Die Energie muss irgendwie von dem Photon kommen. Dummerweise liest man aber immer wieder dass die Energie des Photons NUR dazu verwendet wird, das Elektron anzuregen und ein Elektron-Loch-Paar zu erzeugen. Diese Energie müsste aber am Ende bei der Rekombinierung von Elektron und Loch wieder frei werden, oder?

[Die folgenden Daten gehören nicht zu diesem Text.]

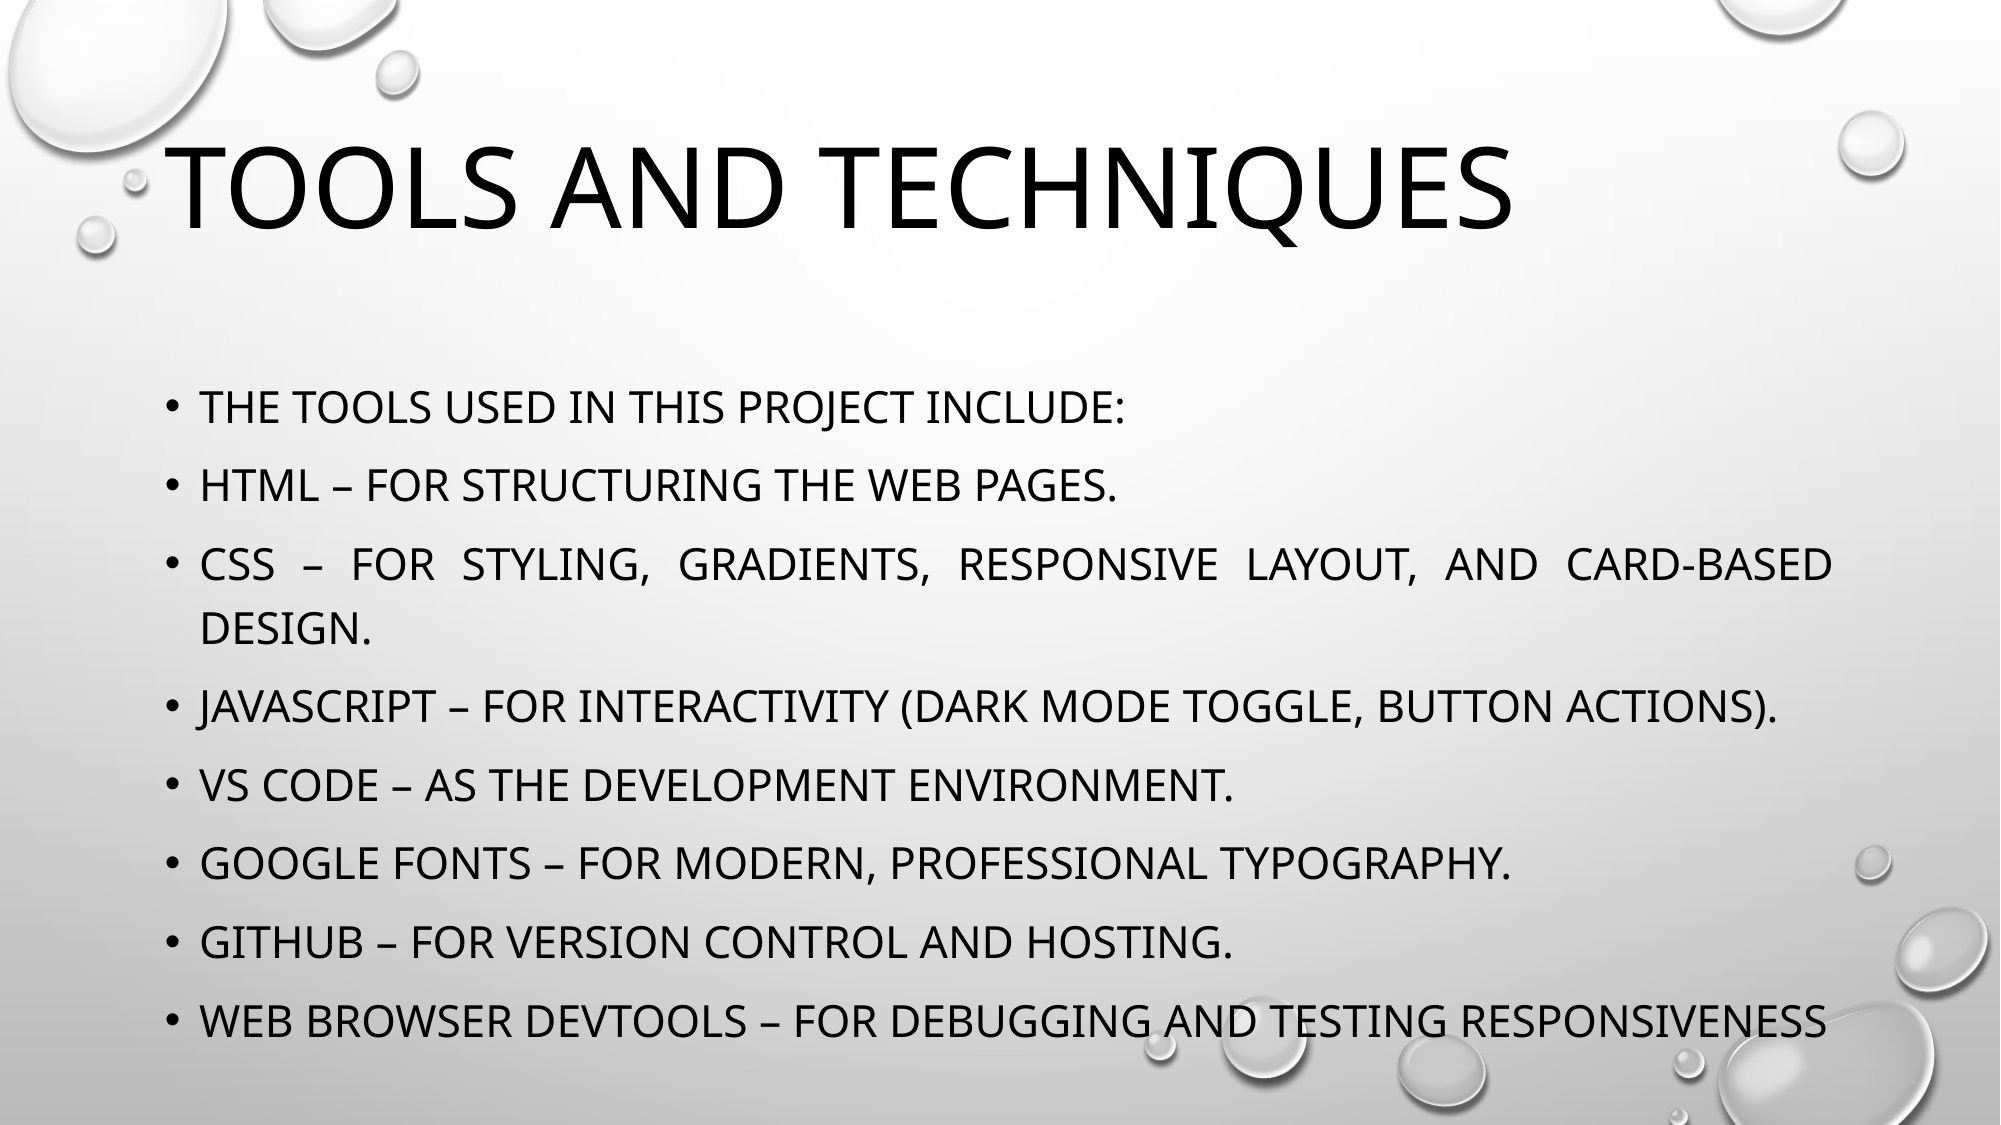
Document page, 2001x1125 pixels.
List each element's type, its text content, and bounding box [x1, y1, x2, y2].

title TOOLS AND TECHNIQUES [149, 101, 1851, 364]
picture [0, 0, 2000, 1125]
list The tools used in this project include: HTML – for structuring the web pages. CSS – for styling, gradients, responsive layout, and card-based design. JavaScript – for interactivity (dark mode toggle, button actions). VS Code – as the development environment. Google Fonts – for modern, professional typography. GitHub – for version control and hosting. Web Browser DevTools – for debugging and testing responsiveness [149, 360, 1850, 1125]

Dann aber stimmt die Energiebilanz nicht!
Steffen Bühler
Verfasst am: 20. Jan 2025 13:23
Titel: Re: Erklärung Solarzelle
Willkommen im Physikerboard!
mat123 hat Folgendes geschrieben:
Wenn der Pluspol der n-Schicht Elektronen anzieht, warum sollten diese dann außerhalb der Solarzelle wieder freiwillig zurückfließen und dabei auch noch einen Verbraucher antreiben?
Du kannst Dir das stark vereinfach so vorstellen, dass die ganzen "zusammenhängenden" Elektronen in der Verbraucherleitung von denen innerhalb der Fotozelle "angeschoben" werden, sobald diese sich bewegen. Da holt also nichts Anlauf und schießt dann aus der Kathode raus, sondern es ist eine Art "Ringelreihe".
Viele Grüße
Steffen
mat123
Verfasst am: 16. Jan 2025 11:32
Titel: Erklärung Solarzelle
Meine Frage:
Ich will verstehen, wie eine Solarzelle funktioniert. Ich habe zahlreiche Quellen im Internet durchgearbeitet und bleibe immer am selben Punkt hängen.
Was ich verstehe:
1) im unbelichteten Zustand entsteht eine Spannung am p-n-Übergang.
2) einfallendes Sonnenlicht löst ein Silizium Elektron aus dem Gitter ("Valenzband")
3) das nun frei bewegliche Elektron wird in Richtung der n-Schicht (Plus) gezogen um dann außerhalb der Solarzelle wieder zurückzufließen (Nutzstrom)
Aber: für mich hört sich Punkt 3) wie die Beschreibung eines Perpetuum mobiles an. Wenn der Pluspol der n-Schicht Elektronen anzieht, warum sollten diese dann außerhalb der Solarzelle wieder freiwillig zurückfließen und dabei auch noch einen Verbraucher antreiben?
Meine Ideen:
Ich versuche den Prozess über eine Energiebilanz zu verstehen:
1) Photon gibt Energie ab, um ein Elektron herauszulösen (Differenz zwischen Leitungsband und Valenzband)
2) Das entstandene Loch wird wieder mit einem Elektron gestopft, dabei wird Energie frei (die selbe Energie: Differenz zwischen Leitungsband und Valenzband). Diese Energie wird aber INNERHALB der Solarzelle frei.
Ich dachte, dass die zusätzliche Energie, die außerhalb der Solarzelle frei wird, dann eben in einer zusätzlichen Energie des freigeschossenen Elektrons stecken muss, d.h. in Form von Bewegungsenergie, die vielleicht dazu führt, um über den Pluspol der N-Schicht hinauszuschießen und dahinter einen neuen Minuspol zu bilden.
Allerdings scheint das dem zu widersprechen, was man im Internet liest. Dort liest man, dass eine Bewegungsenergie der freigeschossenen Elektronen unerwünscht ist, weil diese nur zur Erhitzung der Solarzelle beiträgt.
Kann es sein, dass man zumindest ein kleines bisschen Bewegungsenergie braucht, damit die Solarzelle funktioniert und Bewegungsenergie nur dann zur Erwärmung führt, wenn sie höher liegt?